L’emplacement de cette future administration des services de santé et des services sociaux n'a pas été déterminé. « Je soutiendrais l'idée que l'administration soit basée à Yellowknife, déclare Daryl Dolonny, mais je ne m'opposerais pas à ce qu'elle soit située ailleurs. Avec les nouvelles technologies, ça change rien que l'administration soit à Yellowknife ou ailleurs. »

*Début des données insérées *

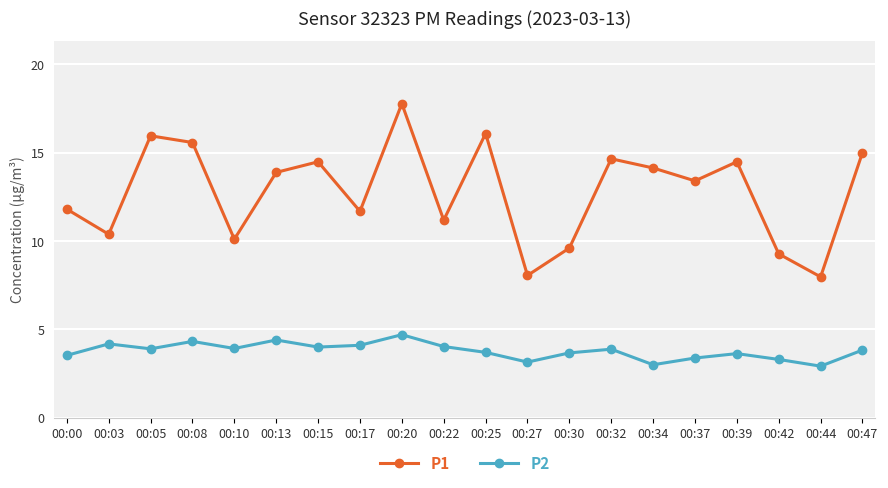

At which label does P1 first exceed 13?

00:05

Appuis au Sahtu et à Yellowknife
De l'avis du député du Sahtu, Norman Yakeleya, la fusion des administrations de santé est une bonne idée, qui améliorera les services offerts dans le Nord. « Nous n'avons pas, dit-il, les services escomptés. Il y a un écart entre ce qui est offert à Yellowknife et dans les petites collectivités. La réforme permettra de mettre davantage d'argent dans ces dernières. » Quant à l’emplacement de la future administration unique, Norman Yakeleya considère logique que ce soit à Yellowknife. « Ça ne nous empêchera pas, croit-il, de prendre nos propres décisions. »

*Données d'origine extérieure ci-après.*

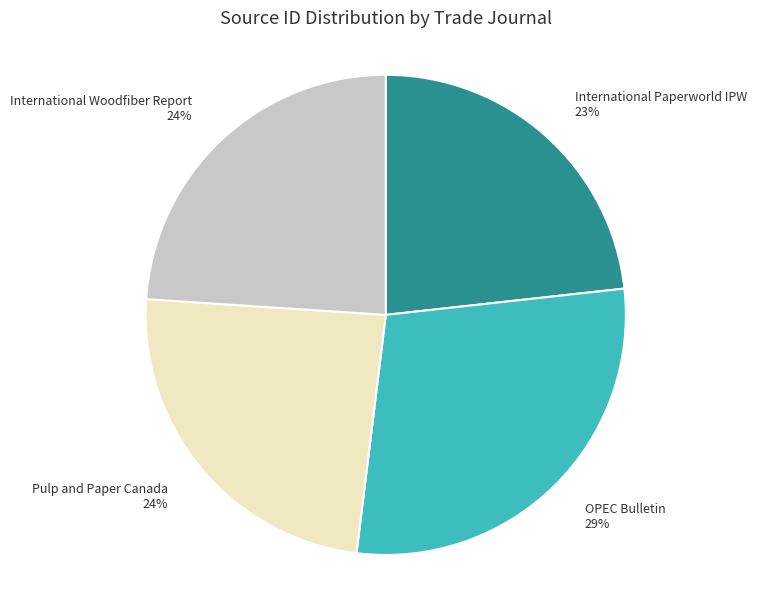

Is the sum of Pulp and Paper Canada and International Woodfiber Report greater than half?

No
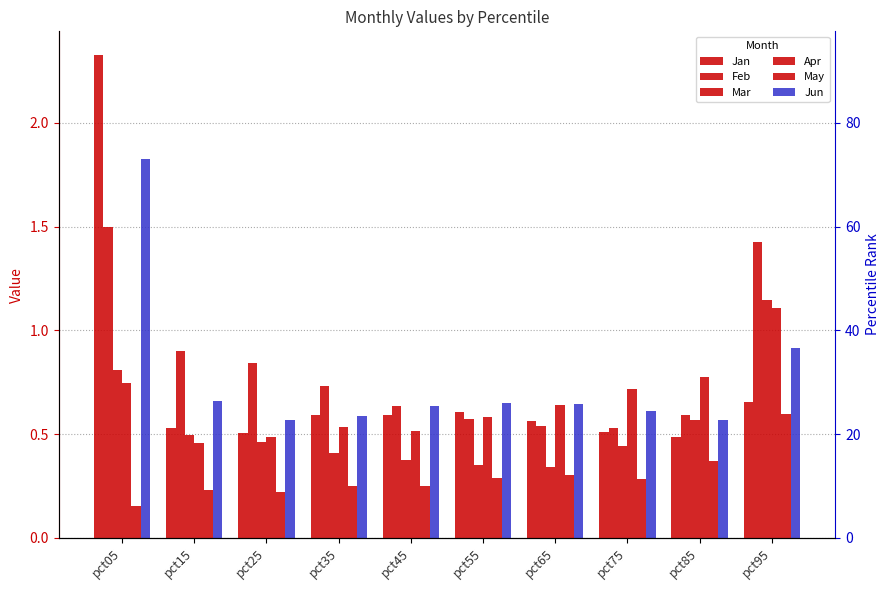

Between pct55 and pct45, which is larger?

pct55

La directrice de l'Administration des services de santé et de services sociaux de Yellowknife, Liz Wyman, se déclare en faveur de la fusion des administrations, pourvu que le bien-être du patient en soit l’accent principal. « Ça a du sens d'avoir un système global pour le territoire, considère-t-elle, et il y a un besoin de le rendre plus efficace et convivial. » Liz Wyman donne comme exemple de problème le fait que chaque administration, qui est en soi une personne morale, a son propre système de dossiers médicaux. Cela crée des situations difficiles quand une personne d'une région donnée doit se faire soigner dans une autre. La directrice de l'Administration des services de santé et de services sociaux de Yellowknife n'a pas manifesté de crainte de perdre son travail.
Les citoyens des Territoires du Nord-Ouest ont jusqu'au 30 septembre pour manifester au gouvernement leur opinion sur son projet de réforme, énoncé dans le document Votre bien-être, notre priorité.